ERNEST DAVIES (THE ELMIRA EXPRESS)

Evde hasta yatıyorum dün akşamdan beri. Tüm gece uyumakta zorluk çektim. Sabah 7'de artık dayanamayıp kalktım yataktan. Salona geçip kaç gündür izlemek istediğim filmi koydum dvd player'a ve uzandım koltuğa.

---Spoiler içerir---

Filmin adı The Express. Amerikan futbolunda gelmiş geçmiş en iyi siyahi kolej oyuncularından biri olan Ernest Davies'in gerçek yaşam hikayesinden bahsediyor. Davies 1 yıl boyunca kolej futbolunda en iyi performansı ortaya koyanlara verilen Heisman Ödülü'nü kazanan ilk Afro-Amerikan futbolcu olarak tarihe geçen biri. Ve hayat hikayesi son derece acıklı.

Babasının O daha çok ufakken bir kaza sonucu hayatını kaybetmesinin ardından annesi başka bir şehre taşınır. Davies 12 yaşına kadar büyükbabası ve büyükannesinin yanında Pittsburgh'da yaşar. Sonra bir gün bir başkasıyla evlenmiş olan annesi çıkagelir ve O'nu alarak Newyork Elmira'ya götürür. Buraya taşınır taşınmaz kendindeki cevherin farkında olan Davies amerikan futbolu oynamaya başlar ve küçükler liginde 2 yıl üstüste Allstar seçilir.

Elmira Lisesi yıllarında futbol sahalarında olan yeteneği ve başarısı artık herkes tarafından görülmeye başlar. Kolej futbolunun en iyi koşucularından biridir. Topu aldığında O'nu durdurmak çok zordur, bir boğa gibi güçlü, tazı gibi hızlıdır. O dönemde Amerika'da zencilere olan kötü yaklaşımlar da üst düzeydedir. Bu yüzden birçok üniversite zenci oyunculara burs teklifinde bulunmaz. Ama Davies'e 50 civarında burs teklifi gelir. O da tercihini Syracuse Üniversitesi'nden yana kullanır.

Bir sophomore olarak ilk yılı olan 1959'da Syracuse'a NCAA Ulusal Şampiyonluğu kazandırır. Teksas'ta oynanan ki ABD'deki en ırkçı eyaletlerin başında gelir, Cotton Bowl maçındaTeksas Üniversitesi'ni 23-14 yenmeyi başarırlar. Maç öncesi antrenmanda sakatlanan Davies buna rağmen maça çıkar ve maç içinde Teksas'lı oyuncular çok sert fauller yapar, sakatlığının olduğu bacağına yumruk bile atarlar. Maçın 3. çeyreğinde oynayamayan Davies son çeyrekte sahaya tekrar döner ve takımının maçı kazanmasına başrolü oynar. Ernie Davies 1960'da Cotton Bowl ve 1961'de Liberty Bowl'da en değerli oyuncu seçilir.

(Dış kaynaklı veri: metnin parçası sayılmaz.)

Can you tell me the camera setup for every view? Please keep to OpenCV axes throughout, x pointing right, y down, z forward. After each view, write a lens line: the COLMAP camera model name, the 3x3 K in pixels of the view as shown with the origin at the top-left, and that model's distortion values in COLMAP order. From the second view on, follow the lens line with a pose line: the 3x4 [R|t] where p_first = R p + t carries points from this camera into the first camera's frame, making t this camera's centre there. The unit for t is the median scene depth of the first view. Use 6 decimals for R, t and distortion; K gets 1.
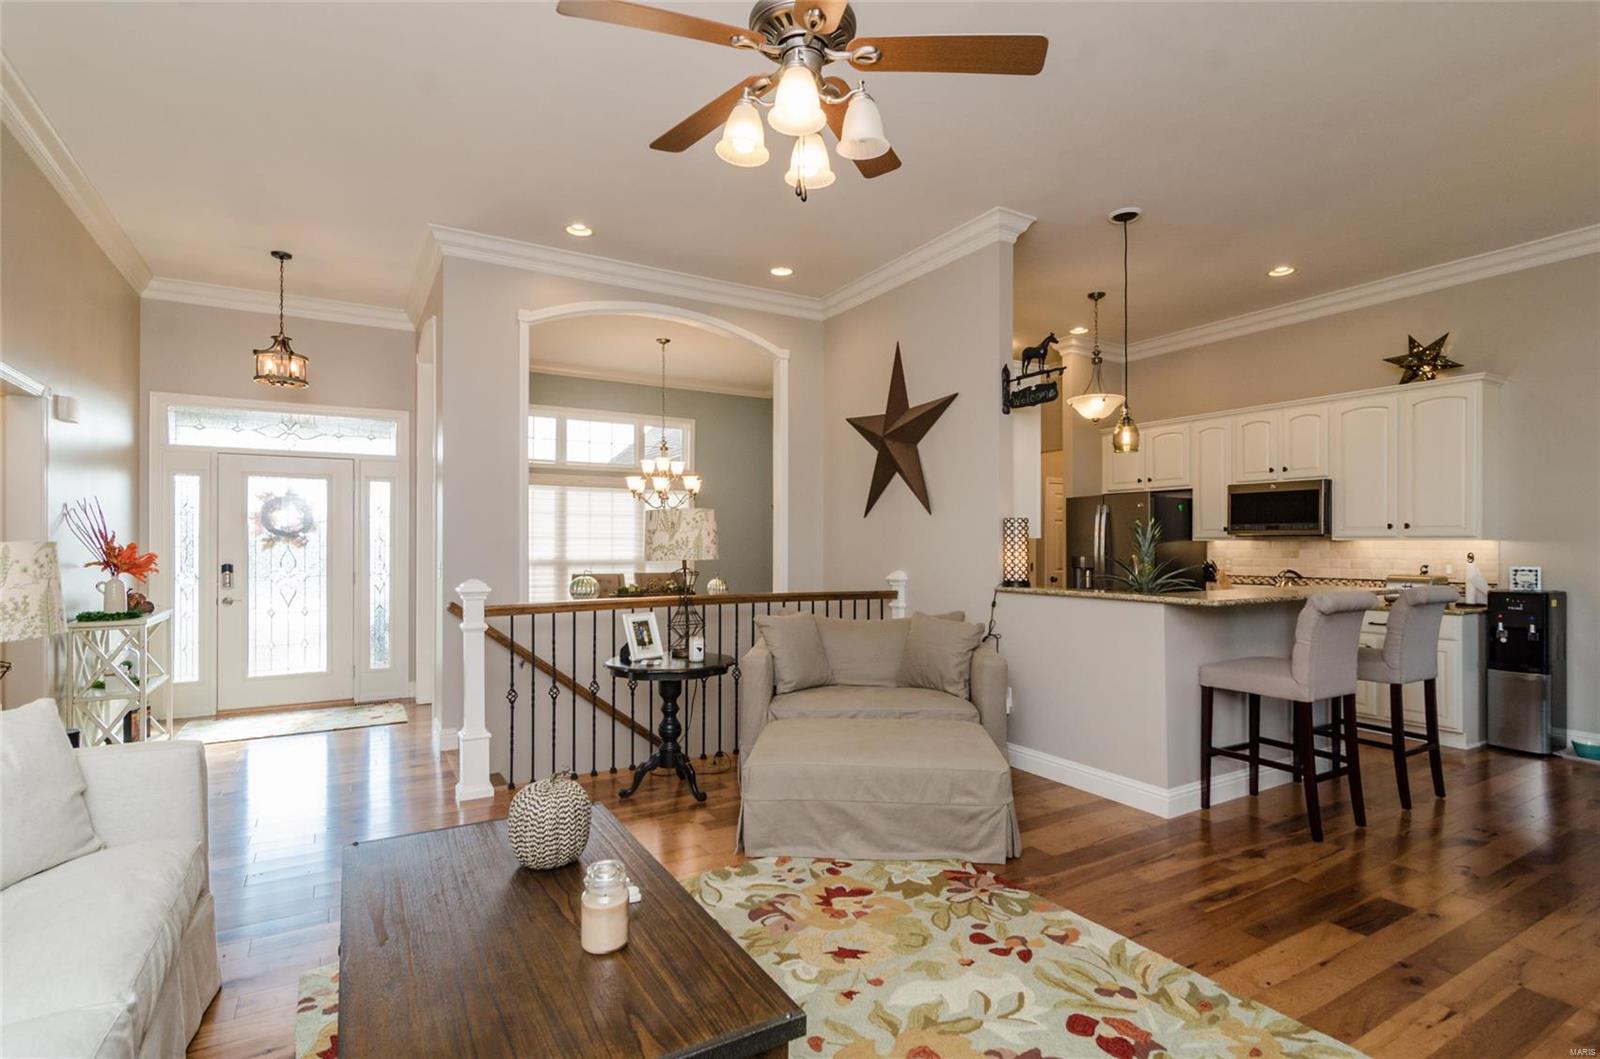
lens RADIAL K [[772.6, 0, 802.9], [0, 772.6, 539.5], [0, 0, 1]] dist [0.002857, 0.000627]
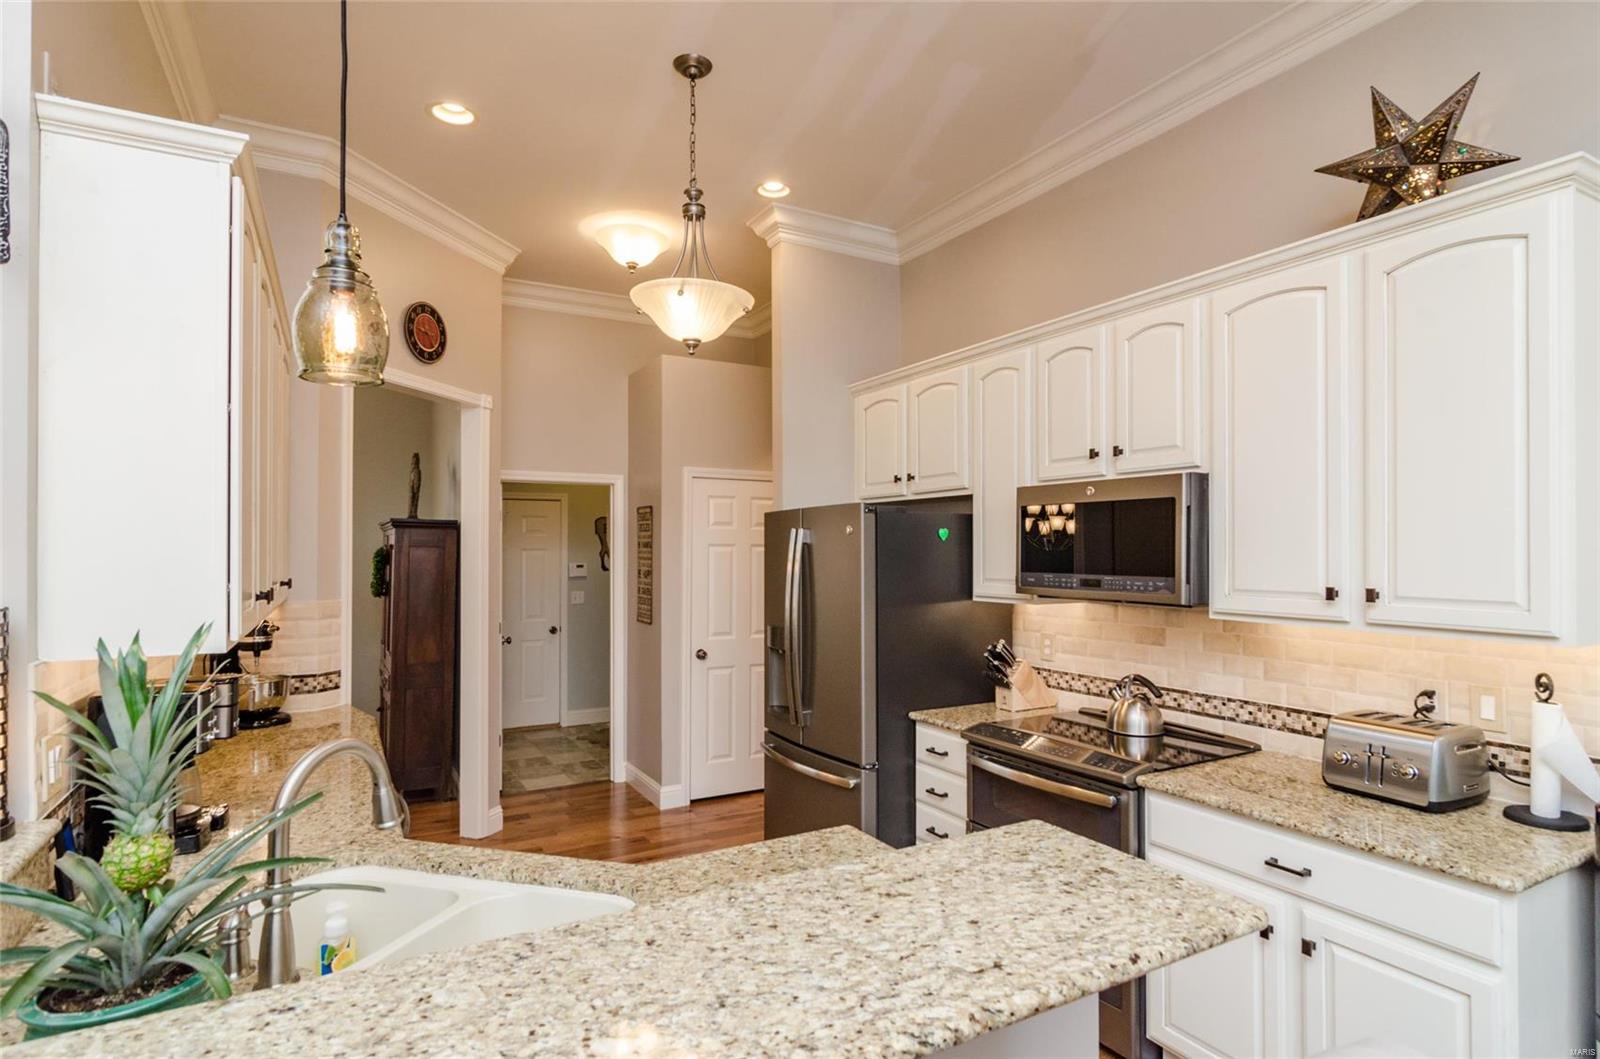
lens RADIAL K [[825.5, 0, 806.4], [0, 825.5, 538.9], [0, 0, 1]] dist [-0.002899, -0.000888]
pose [[0.999801, -0.004096, -0.019529, 0.513617], [0.003963, 0.999969, -0.006865, -0.043185], [0.019556, 0.006786, 0.999786, 0.594503]]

Davies üniversitedeki altın yıllarının ardından 1962 yılında NFL draftına ilk sıradan girer ve bunu başaran ilk Afro-Amerikan sporcu olur. Washington Redskins tarafından draft edilir ancak Cleveland Browns tarafından trade edilir. Davies Cleveland ile 3 yıllık profesyonel sözleşme imzalar. En büyük hayali O'ndan önce Syracuse Üniversitesi'nde oynayan siyahi futbolcu Jim Brown'la aynı takımda oynamaktır. Davies, Brown'un ayrılmasından sonra Syracuse Üniversitesi'nde O'nun 44 numarasını giymiştir.

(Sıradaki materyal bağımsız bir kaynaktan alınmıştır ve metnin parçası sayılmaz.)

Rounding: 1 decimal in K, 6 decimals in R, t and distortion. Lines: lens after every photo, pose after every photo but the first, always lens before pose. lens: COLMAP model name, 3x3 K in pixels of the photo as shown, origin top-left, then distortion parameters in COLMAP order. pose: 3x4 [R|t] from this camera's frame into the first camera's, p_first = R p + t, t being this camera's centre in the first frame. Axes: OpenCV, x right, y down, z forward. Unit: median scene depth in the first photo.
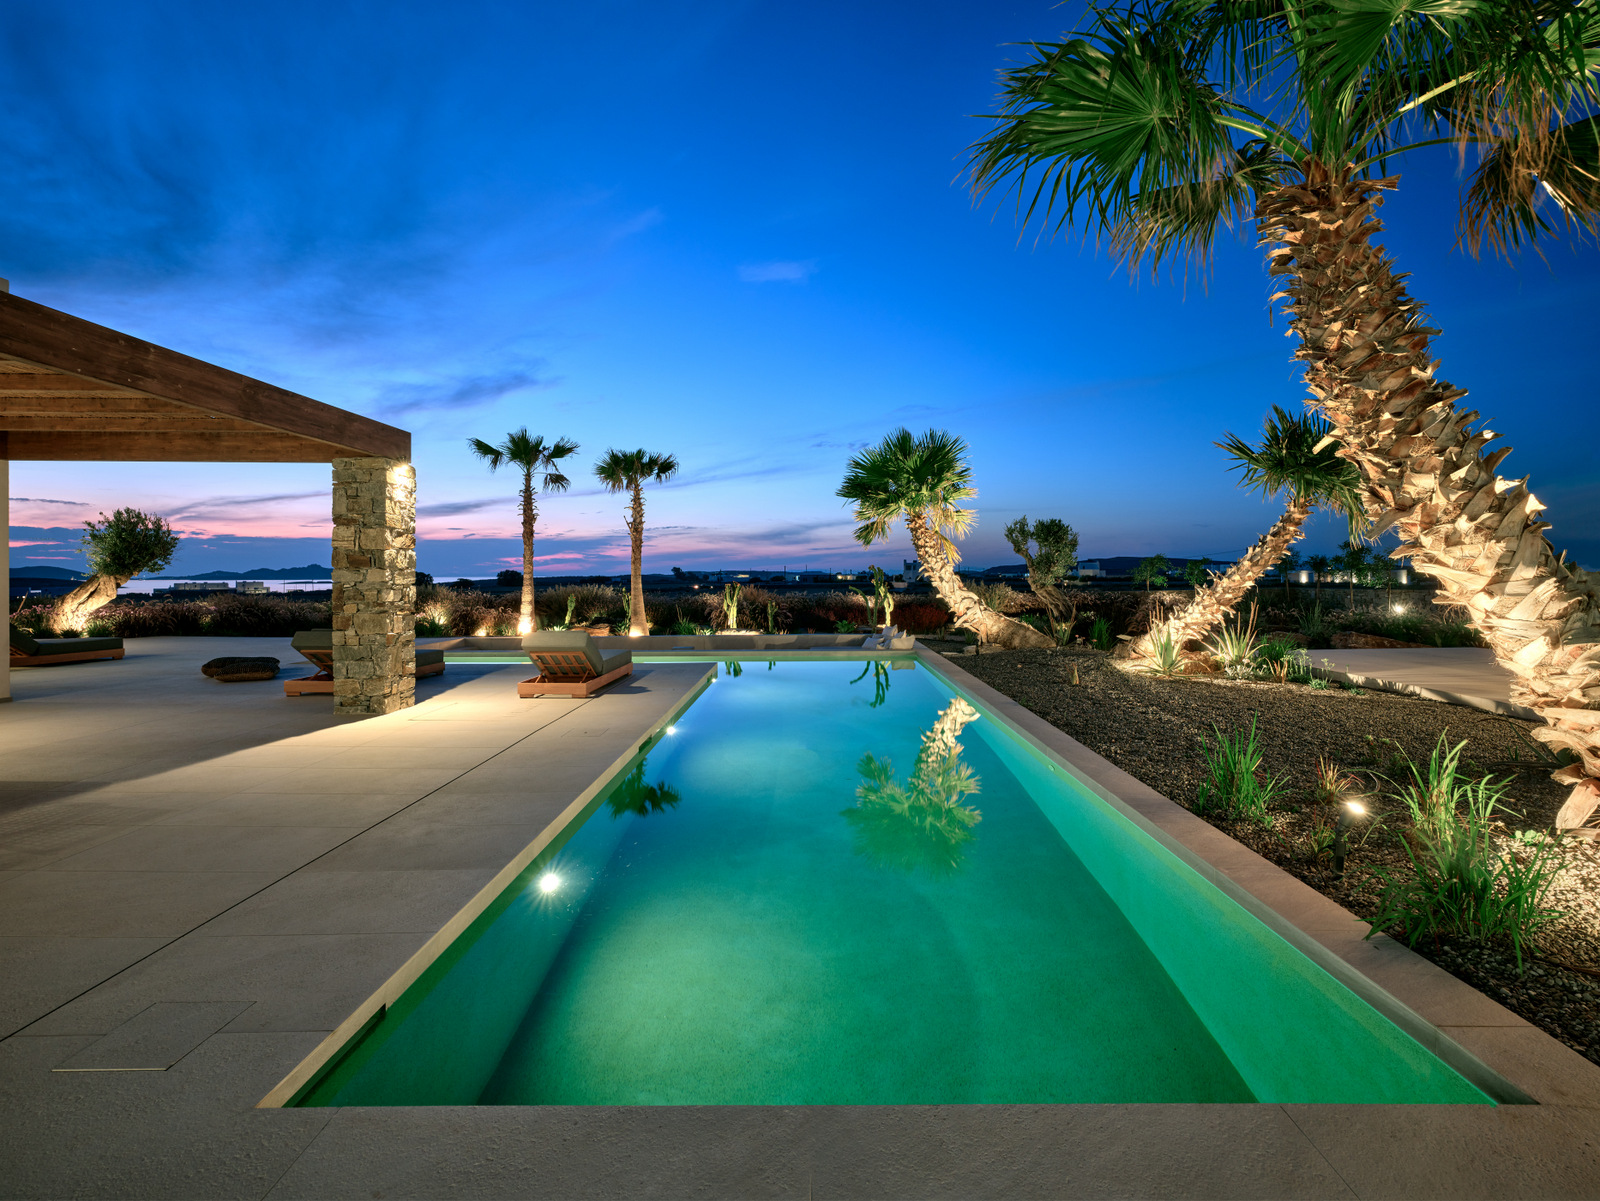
lens RADIAL K [[737.9, 0, 816.4], [0, 737.9, 575.9], [0, 0, 1]] dist [0.000169, -0.000120]
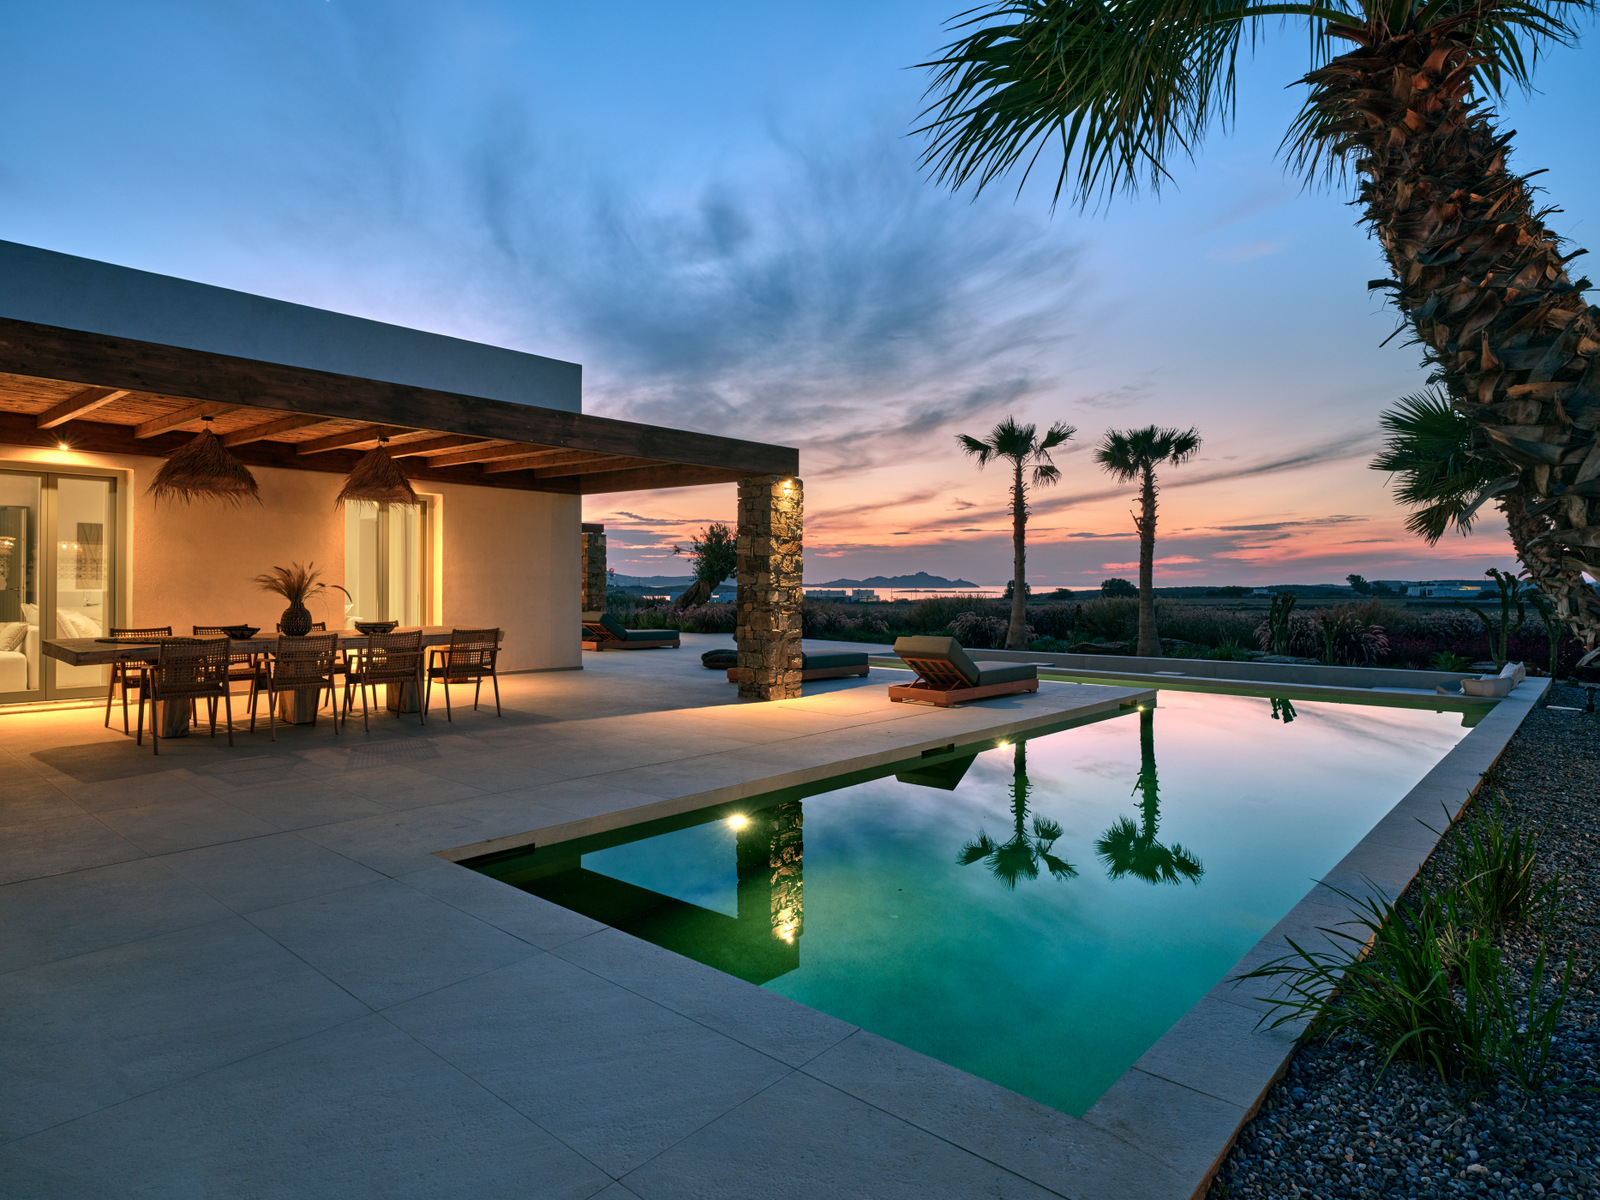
lens RADIAL K [[937.9, 0, 800.0], [0, 937.9, 600.0], [0, 0, 1]] dist [-0.006867, -0.001091]
pose [[0.744057, 0.017186, -0.667895, 0.174178], [-0.007381, 0.999820, 0.017504, 0.002931], [0.668076, -0.008095, 0.744049, -0.016756]]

Ancak henüz 22 yaşında olan Davies hastadır ve burnundan sık sık kan gelmektedir. 1962 Kolej All-Star maçına hazırlanırken sahada yığılır kalır. Yapılan muayenelerin ve testlerin ardından lösemi olduğu anlaşılır. O ne kadar oynamaya devam etmek istese de Cleveland yönetimi buna izin vermez. Kolej futbol tarihinin en iyi koşucularından Ernie Davies, bir profesyonel futbolcu olarak hiçbir zaman oynayamaz. 1962 yılında sezon öncesi maçında 1 kez de olsa Cleveland Browns forması giyer ve sahaya çıkar. Tribünlerdeki binlerce insan gözyaşlarıyla O'nu ayakta alkışlar.

1962 yazında lösemi tedavisine başlayan Davies 18 Mayıs 1963'de 23 yaşında hayata gözlerini yumar. Amerikan Kongresi ve o dönem başkan olan John F. Kennedy 10 bin kişinin katıldığı cenaze törenine taziye mesajı yollar. Kennedy "Sen Amerikan gençliğine kişiliğin ve sporculuğunla örnek oldun. Senin ışığında yetişen tüm gençlerin ülkelerine faydalı birer insan olacağına inanıyorum" der.

Gelelim filmle ilgili önemli bir ayrıntıya. Teksas'ta Cotton Bowl'u kazandıkları maçın ardından Syracuse Üniversitesi takımı onuruna bir yemek verilecektir. Ama takımdaki 3 siyahi oyuncunun bu yemeğe katılmasını yetkililer istemez. Filmde bu gelişme üzerine tüm takım bu yemeği boykot ederek hep birlikte siyahi şarkıcıların olduğu başka bir partiye katılır ve Davies en değerli oyuncu ödülü bu partide alır. Ancak Davies'in hem Syracuse hem de Cleveland Browns'dan takım arkadaşı olan John Brown olayı şöyle anlatıyor: "Biz 3 siyahi oyuncu da dahil olmak üzere tüm oyuncular Teksas'lı yetkililerin düzenlediği o davete katıldı. Ancak biz 3 kişiyi odada başka bir tarafa oturttular. Herkes yemeklerini yedi, Davies'e en değerli oyuncu ödülü verildi ardından biz 3'ümüz bu partiden ayrılmak istedik. Bunun üzerine diğer oyuncular da bizimle gelmek istedi ancak Syracuse Üniversitesi'nin yetkilileri buna izin vermedi" diyor. Houston Chronicle gazetesinin yaptığı röportajda John Brown'a filmin gerçeği anlatıp anlatmadığı sorulduğunda Brown'un yanıtı kısa olur; "Hayır anlatmıyor"

Syracuse Üniversitesi'nde O'ndan sonra 44 numarayı bir başka siyahi sporcu Floyd Little giymiştir ve ardından forma emekliye ayrılmıştır. Cleveland Browns'da ise sadece 1 kez giyme fırsatını bulduğu 45 numaralı forma ölümünün ardından bir daha kimse tarafından giyilmemiştir. O'nun anısına yapılan heykeli Ernie Davies Ortaokulu'nun önünde bulunmaktadır.